Arguments Urged in Favor of Each of the Plans of Control

The control of stock and mutual life-insurance companies has been the subject of as much controversy as was noted to exist with reference to the cost of protection under the two plans, and innumerable instances have been cited pro and con to support one or the other contention. The supporters of the stock plan point especially to the lack of interest which policyholders show in the management of mutual companies, that they rarely vote, and that the existing management may easily obtain a sufficient number of proxies to perpetuate its control. They assert that the difference is in reality only a theoretical one and that the self-interest of stockholders, since their own investment is at stake, is a guaranty that the company will be successfully managed.

While admitting that few votes are cast in most mutual elections, those who favor the mutual plan assert that "life insurance is essentially mutual in principle," and that control by policyholders, although it may not generally be exercised, nevertheless means that the members of the company possess the final power to express their will in the event of a grave crisis arising in the affairs of the company. They also point to the threefold danger: (1) of allowing a stock-controlled company to issue both participating and non-participating policies, a plan which may make possible the fraudulent treatment of participating policyholders to the advantage of the stockholders; (2) of having all the assets of a company., including not merely the capital stock, but the reserve accumulations in which the policyholder is vitally interested, come absolutely under the control of a limited number of stockholders without the possibility of withdrawal by the insured except at a great financial sacrifice or at the risk of being unable to obtain insurance elsewhere; and (3) of possibly placing the assets of the company within the power of unscrupulous financiers who are interested in controlling the company for purposes totally at variance with the best interests of the policyholders. Again, they argue, what assurance is there that a good management for the present will not be replaced in later years by an inefficient or even dishonest one?

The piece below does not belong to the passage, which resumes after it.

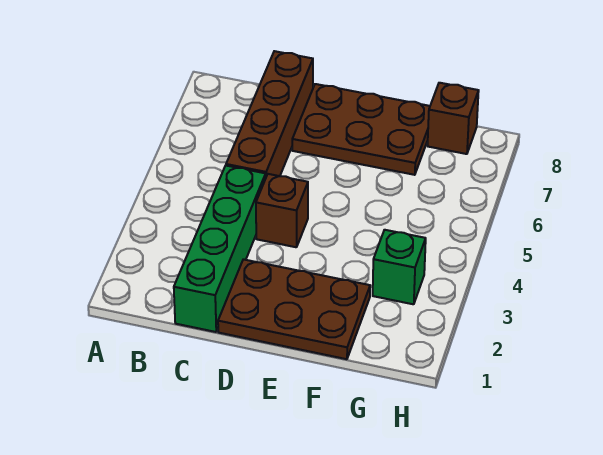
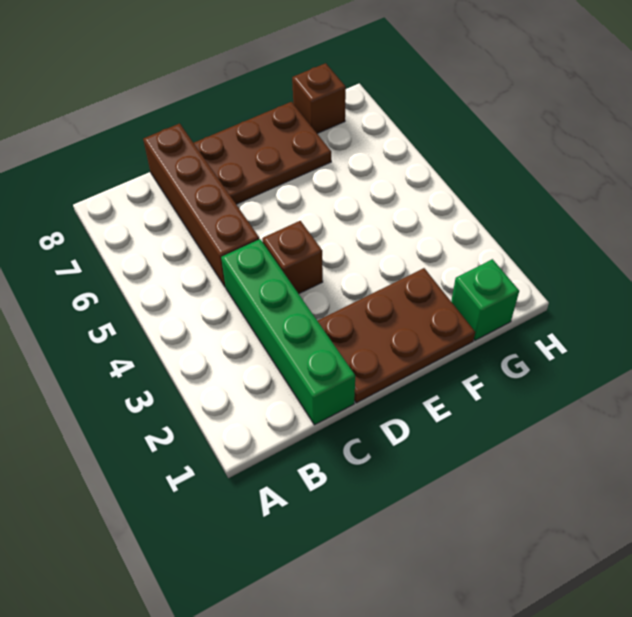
green brick G3 level 1 -> green brick G1 level 1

When such conditions arise the stock plan, so the supporters of the mutual plan assert, gives the policyholders no opportunity to express their disapproval effectively; nor may even the larger number of stockholders be able to effect a change since the controlling interest in the stock may be lodged in the hands of one or a few individuals whose interests are furthered by the practices to which the policyholders and minority stockholders are opposed. Under the mutual plan, however, if the company's affairs become so bad as to arouse general dissatisfaction, it is possible to oppose the management with independent nominations. To accomplish this purpose various states have enacted laws which aim to give policyholders every possible facility for exercising their voting power if they so desire. The mere knowledge that the body of policyholders possesses this final voting power, it is felt, will restrain a management from going to the extremes that it might have no hesitancy in doing if it were in a position to perpetuate itself by virtue of a majority control of the company's stock.